Hearing jokes
Wanna hear a joke about pizza?
Never mind, it’s too cheesy! 😅
Want to hear something that’ll make you smile? Your face muscles.
A man is watching TV and his wife comes down and says, "I just fell down the stairs, did you not hear me?"
Man, "Sorry, I thought it was the start of Eastenders!"
When you're playing online with your friend, then you hear a kid scream: "No, Dad, please stop!" Scream ends with a gunshot.
My friend Jimmy said his dad is exactly like Santa. I asked, "Why is it because he gives people presents?" Jimmy told me, "No, it's because I hear so many good things about him and how he's gonna come home, but never see him."
Wanna hear a racist joke?...
Donald Trump.
I’m so annoyed by those people who just believe in anything they hear. This is a conversation I had a few days ago.
Idiot: "The moon landing was faked! So unbelievably fake!" Me: "You believe in the moon? Stupidass."
Wanna hear the car joke?
Nah, it's too fast for you.
Wanna hear a plane joke? Nah, it'll just go over your head.
Wanna hear a construction joke?
Nah, I'm still working on it.
I will always remember the last noise I hear in my school, "oogga booga motherf***ers," click, boom!
A man walks into a bar. He takes a seat and asks the barman if he wanted to hear a blonde joke. The barman replies, "Before you tell this joke, I want to tell you something. See the woman over there? She is a black belt in karate, she's blonde. See the bouncer over there? He is also a blonde. See the chick over there with that pool cue? She is also blonde. Also, I have a shotgun behind the bar. I'm blonde. So do you still want to tell your joke?" He replies, "F**k that. I ain't explaining the joke 4 times."
Why can't you hear a dinosaur clap? They're dead.
Did you hear about the delivery boy that worked for that Italian Restaurant down the street?
Yeah, he Pasta-Way.
Why was 6 afraid of 7?
Seven’s been worried about six even since he left Afghanistan. Every time 6 closes his eyes, he sees the war and hears the gunshots. He sees the blood, the killing, the death, and soldiers falling. When he looks at seven, he remembers when they were forced to eat their own flesh to not starve in those caves. He sees the war and the flashbacks will come back forever, burned into his soul and mind.

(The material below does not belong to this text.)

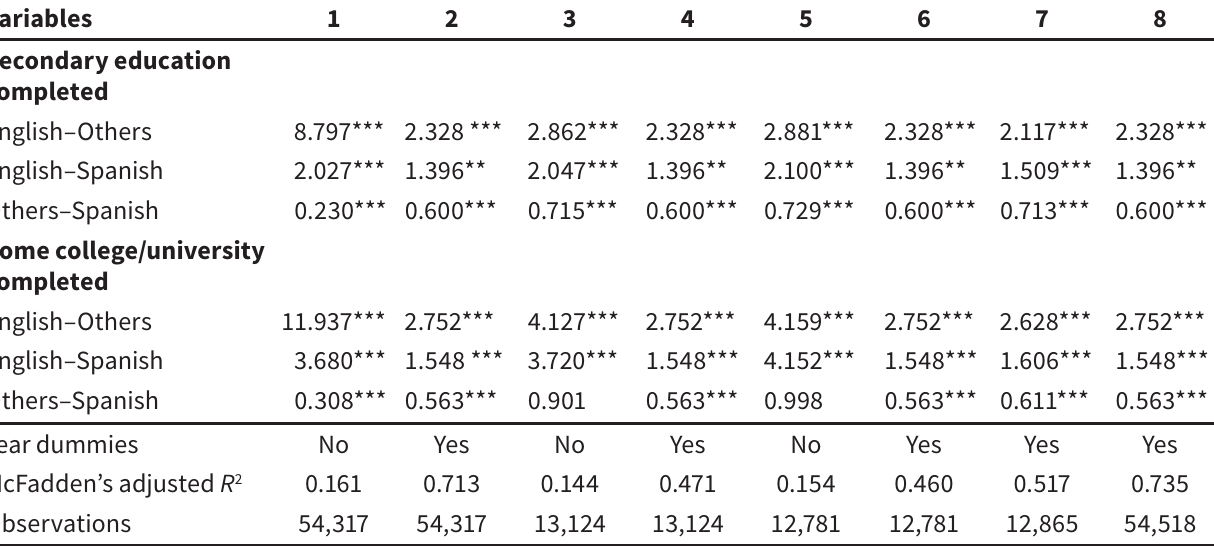
Location choice: destination countries classified by language (dependent variable: English, Spanish, and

Did you hear about the unborn fetus? Oh wait, never mind, it must have been aborted from the sight.
When your little brother hears noise from your room and you're the only one in it.
Did you hear about the cannibal that came home late?
His wife gave him the cold shoulder.
Hey, wanna hear a construction joke?
- Sure.
Oh sorry, I'm still working on it :-]
Wanna hear a skeleton joke?
Sorry, I don't have the guts to tell it.